Una signora che la assista in casa, per quanto la nonna sia totalmente autosufficiente, le faccia compagnia, l’accompagni a far la spesa e a mangiare il gelato… La prima non andava bene perché si truccava, la seconda perché a sentir mia nonna nel suo giorno libero vedeva un uomo, la terza perché beveva troppo caffè ecc ecc ecc…
Insomma, tutte scuse futili, dettate dalla poca lucidità dell’età, ma a quanto mi risulta abbastanza comuni a chi vive tale esperienza. Le signore che ho visto a casa di mia nonna, secondo me, andavano tutte bene. Secondo lei no, e per questo le ha cacciate.

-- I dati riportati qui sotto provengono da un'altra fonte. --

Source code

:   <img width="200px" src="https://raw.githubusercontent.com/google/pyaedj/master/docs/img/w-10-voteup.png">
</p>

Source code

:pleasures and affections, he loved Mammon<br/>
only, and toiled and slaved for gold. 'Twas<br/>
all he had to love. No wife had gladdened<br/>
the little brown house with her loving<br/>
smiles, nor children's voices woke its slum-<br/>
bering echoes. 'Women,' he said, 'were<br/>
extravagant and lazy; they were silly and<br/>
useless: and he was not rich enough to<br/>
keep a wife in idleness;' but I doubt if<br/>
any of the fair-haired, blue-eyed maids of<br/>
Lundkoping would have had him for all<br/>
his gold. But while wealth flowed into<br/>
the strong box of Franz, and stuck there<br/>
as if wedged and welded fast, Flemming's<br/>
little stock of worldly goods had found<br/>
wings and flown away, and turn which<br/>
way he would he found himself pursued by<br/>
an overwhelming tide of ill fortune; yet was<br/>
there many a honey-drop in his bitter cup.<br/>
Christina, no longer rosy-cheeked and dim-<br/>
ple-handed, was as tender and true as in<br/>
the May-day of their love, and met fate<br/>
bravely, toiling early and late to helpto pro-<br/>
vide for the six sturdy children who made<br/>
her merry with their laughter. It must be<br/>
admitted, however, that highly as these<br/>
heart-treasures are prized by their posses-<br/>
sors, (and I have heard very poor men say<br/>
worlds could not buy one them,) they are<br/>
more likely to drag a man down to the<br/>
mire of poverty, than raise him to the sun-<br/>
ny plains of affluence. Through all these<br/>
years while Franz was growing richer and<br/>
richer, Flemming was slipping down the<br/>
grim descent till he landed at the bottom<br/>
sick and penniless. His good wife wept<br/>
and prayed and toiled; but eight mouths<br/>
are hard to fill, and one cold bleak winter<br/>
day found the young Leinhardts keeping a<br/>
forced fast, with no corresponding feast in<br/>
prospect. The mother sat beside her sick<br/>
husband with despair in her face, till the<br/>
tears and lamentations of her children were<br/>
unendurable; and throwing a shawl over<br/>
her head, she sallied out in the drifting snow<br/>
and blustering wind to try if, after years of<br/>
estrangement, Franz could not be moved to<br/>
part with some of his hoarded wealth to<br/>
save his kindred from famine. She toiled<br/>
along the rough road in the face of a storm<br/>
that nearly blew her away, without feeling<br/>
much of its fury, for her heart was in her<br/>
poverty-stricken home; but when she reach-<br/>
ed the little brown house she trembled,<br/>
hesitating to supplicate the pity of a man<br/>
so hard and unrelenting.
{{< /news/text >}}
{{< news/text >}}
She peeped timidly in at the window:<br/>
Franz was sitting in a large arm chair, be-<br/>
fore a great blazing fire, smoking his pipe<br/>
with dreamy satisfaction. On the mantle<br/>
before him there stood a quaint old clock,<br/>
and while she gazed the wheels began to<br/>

Adesso spunta il Corso per badanti di De Agostini: un video-corso pratico per tutti coloro che desiderano assistere le persone anziane. Non credo serva a molto. Qui si insegna la lingua italiana, la costituzione, la salute, l’alimentazione e persino la cucina italiana. Suggerisce gli esercizi fisici adatti all’età, la coordinazione motoria, i fondamentali dell’igiene e dei suggerimenti medici.
Ma il problema è un altro.
A quell’età, anche se a sprazzi, si capisce di non farcela più. E questo fa venire rabbia. E ci si incattivisce e si vede il male dappertutto. Le storie si assomigliano tutte, perché la sensazione della candela che si va consumando lentamente è una triste realtà.
Come l’inutilità di una società che corre una vita intera, per poi trovarsi sola, fagocitata dalla stesse sovrastrutture costruite con le proprie mani, e con tanta fatica.